Implementing Background Blur on Android @ Nextcloud

The problem:

Most video conferencing apps now have a background blur feature, which is great for privacy and reducing distractions. Think Zoom, Google Meet, Nextcloud Talk, etc. However, at Nextcloud this feature was present on iOS and Web, but not on Android. Unlike iOS, background blurring is not built into the Android SDK. So I had to figure out how to implement it manually. Implementing this feature on Android can be challenging due to the platform's limitations and the need for real-time processing. Since at Nextcloud we use WebRTC for video calls, I had to find a way to integrate background blurring into the WebRTC video stream. In addition, I had to find a way to segment the user from the background in real-time and blur the background which is a non-trivial task. Finally, I had to ensure that the implementation was efficient and did not introduce significant latency or degrade video quality, while also being maintainable for future developers to understand, extend, and debug.

The Research:

For segmenting the background/foreground, I decided to use Media Pipe, an open source framework AI/ML with first class support for Android. As for the model itself, I used the Selfie Segmentation model from Google, the light weight (250 KB), on device image segmentation model is available for commercial use (Apache License V2) here is more info about the model. As for blurring the background, I used OpenCV, a popular computer vision library with Android support. It supports Guassian blur, which is a common technique for blurring images, due to it's kernel being able to be split into two 1D kernels, making it very efficient for parallelization. OpenCV uses JNI (Java Native Interface) under the hood to call native C++ code to make use of true parallelization, low latency, and advanced compiler and hardware specfic optimizations, so I don't have to.

            build.kt
            
    // Computer Vision - for background effects during video calls
    implementation('com.google.mediapipe:tasks-vision:0.10.26')
    implementation('org.opencv:opencv:4.12.0')
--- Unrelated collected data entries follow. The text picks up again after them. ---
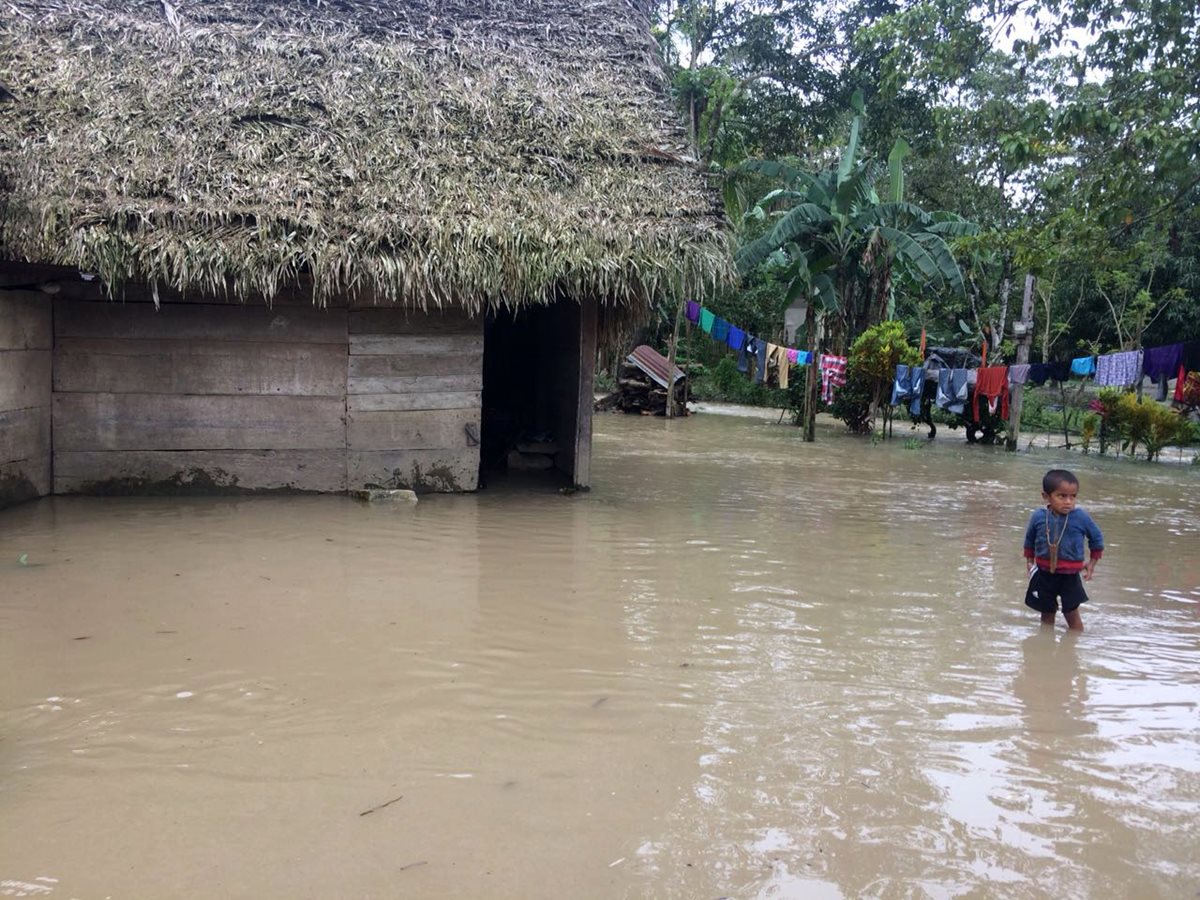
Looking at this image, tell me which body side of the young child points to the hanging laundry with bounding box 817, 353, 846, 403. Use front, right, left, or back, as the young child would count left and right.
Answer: back

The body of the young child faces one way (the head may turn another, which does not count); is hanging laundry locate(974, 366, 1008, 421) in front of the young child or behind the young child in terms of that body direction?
behind

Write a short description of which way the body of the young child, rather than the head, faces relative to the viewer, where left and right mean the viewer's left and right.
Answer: facing the viewer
A little background knowledge is needed about image file formats as well. Typically, AI models like these rely on RGB images, which are 3 channel images, where each pixel is represented by 3 values (Red, Green, Blue). However, WebRTC uses YUV images, which are 3 channel images as well, which means three values are used to represent 1 pixel. But the channels are Y (luminance), U (chrominance blue), and V (chrominance red). The Y channel is a grayscale image, while the U and V channels are used to represent color information. The YUV format is more efficient for video compression and transmission, which is why cameras natively support it, but to use it with AI models, we need to convert it to RGB format.
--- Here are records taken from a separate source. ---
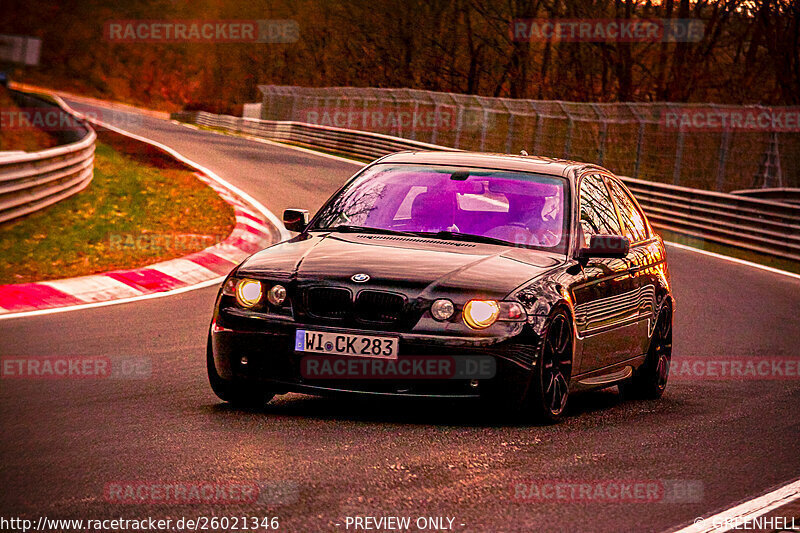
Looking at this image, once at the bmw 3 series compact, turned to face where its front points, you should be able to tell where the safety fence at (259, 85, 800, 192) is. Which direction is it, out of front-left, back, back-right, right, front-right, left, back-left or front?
back-right

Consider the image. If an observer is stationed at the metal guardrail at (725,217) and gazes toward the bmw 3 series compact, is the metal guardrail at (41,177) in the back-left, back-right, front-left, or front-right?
front-right

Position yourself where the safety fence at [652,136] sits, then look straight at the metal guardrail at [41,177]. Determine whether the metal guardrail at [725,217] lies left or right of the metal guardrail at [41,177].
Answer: left

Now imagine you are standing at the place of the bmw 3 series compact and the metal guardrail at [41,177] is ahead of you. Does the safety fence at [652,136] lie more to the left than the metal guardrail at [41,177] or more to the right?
right

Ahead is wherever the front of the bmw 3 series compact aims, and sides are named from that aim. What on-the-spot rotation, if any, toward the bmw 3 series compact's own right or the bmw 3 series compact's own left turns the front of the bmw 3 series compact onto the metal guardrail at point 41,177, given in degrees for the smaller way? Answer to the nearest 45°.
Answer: approximately 90° to the bmw 3 series compact's own right

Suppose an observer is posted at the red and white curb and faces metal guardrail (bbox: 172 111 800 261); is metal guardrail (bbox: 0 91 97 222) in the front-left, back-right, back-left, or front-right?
front-left

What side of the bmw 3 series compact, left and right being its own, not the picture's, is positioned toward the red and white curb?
right

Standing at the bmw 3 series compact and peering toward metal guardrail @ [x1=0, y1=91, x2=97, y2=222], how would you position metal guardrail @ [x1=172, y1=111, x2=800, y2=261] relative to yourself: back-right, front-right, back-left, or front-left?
front-right

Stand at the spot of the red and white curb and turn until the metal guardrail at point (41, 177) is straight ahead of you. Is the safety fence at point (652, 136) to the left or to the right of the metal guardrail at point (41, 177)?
right
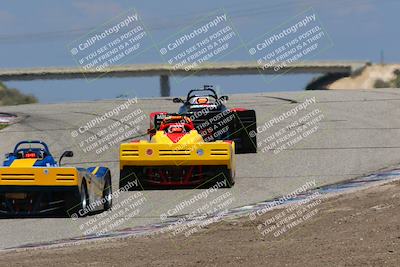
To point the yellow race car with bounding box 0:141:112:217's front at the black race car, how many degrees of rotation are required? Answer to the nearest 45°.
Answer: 0° — it already faces it

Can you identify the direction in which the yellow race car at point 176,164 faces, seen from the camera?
facing away from the viewer

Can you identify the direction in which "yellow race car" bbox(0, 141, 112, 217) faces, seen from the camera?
facing away from the viewer and to the right of the viewer

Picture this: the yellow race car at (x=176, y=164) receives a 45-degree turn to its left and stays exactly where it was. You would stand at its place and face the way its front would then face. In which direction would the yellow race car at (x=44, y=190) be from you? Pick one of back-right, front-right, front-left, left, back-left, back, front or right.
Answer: left
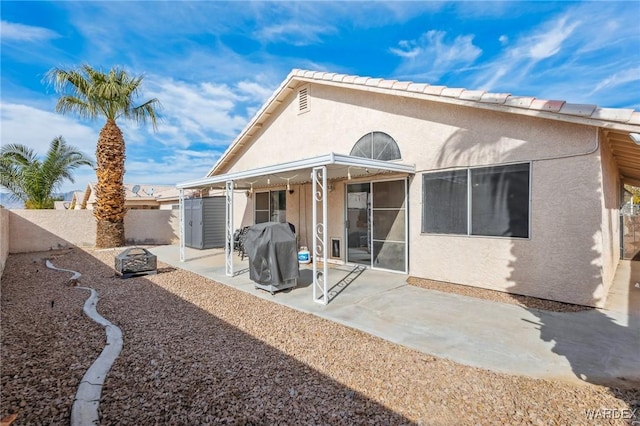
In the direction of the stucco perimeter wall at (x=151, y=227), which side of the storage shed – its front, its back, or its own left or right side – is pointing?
right

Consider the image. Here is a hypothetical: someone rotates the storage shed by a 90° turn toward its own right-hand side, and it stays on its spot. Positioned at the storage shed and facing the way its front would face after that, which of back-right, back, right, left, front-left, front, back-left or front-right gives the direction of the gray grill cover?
back-left

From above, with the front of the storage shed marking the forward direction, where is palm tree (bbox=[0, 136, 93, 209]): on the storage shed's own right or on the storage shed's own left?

There are also different types of ways to format YUV files, depending on the underlying implementation. Thankfully, WebRTC provides a helper class YUVHelper to abstract away the conversion logic. But it can be helpful to understand that at the end of the day, it's still just a 2d array.

The Implementation:

I created/edited 13 files, but here are the 2 main files of value worth discussing. Listed

BackgroundBlurFrameProcessor an implementation of VideoProcessor which is an interface that WebRTC provides to perform operations on camera frames, and ImageSegmentationHelper.SegmenterListener, which is a small interface I wrote to handle asynchronous passing of camera frames from MediaPipe (You can actually handle it synchronously too, since the VideoProcessor operates on it's own thread, but this is cleaner)
Code found here
ImageSegmentationHelper an edited version of google's. Basically a wrapper over MediaPipe's ImageSegmenter which uses the on device AI Model to segment images between the foreground and background.
Code found here

The Result:

Mask:

Post Process

Notes

The model runs at ~19 FPS on a Pixel 7a, which is decent for real-time video processing. There can be distortion effects on older devices, but it works well on modern devices. The blurring effect is good, but not perfect. There are some artifacts around the edges of the user, especially when the user is moving quickly. This is likely due to the limitations of the segmentation model. The performance can be improved by offloading work to the GPU, but this can lead to unmaintable code. I opted to keep the implementation simple and maintainable by using CPU only processing. But it's worth a look in the future.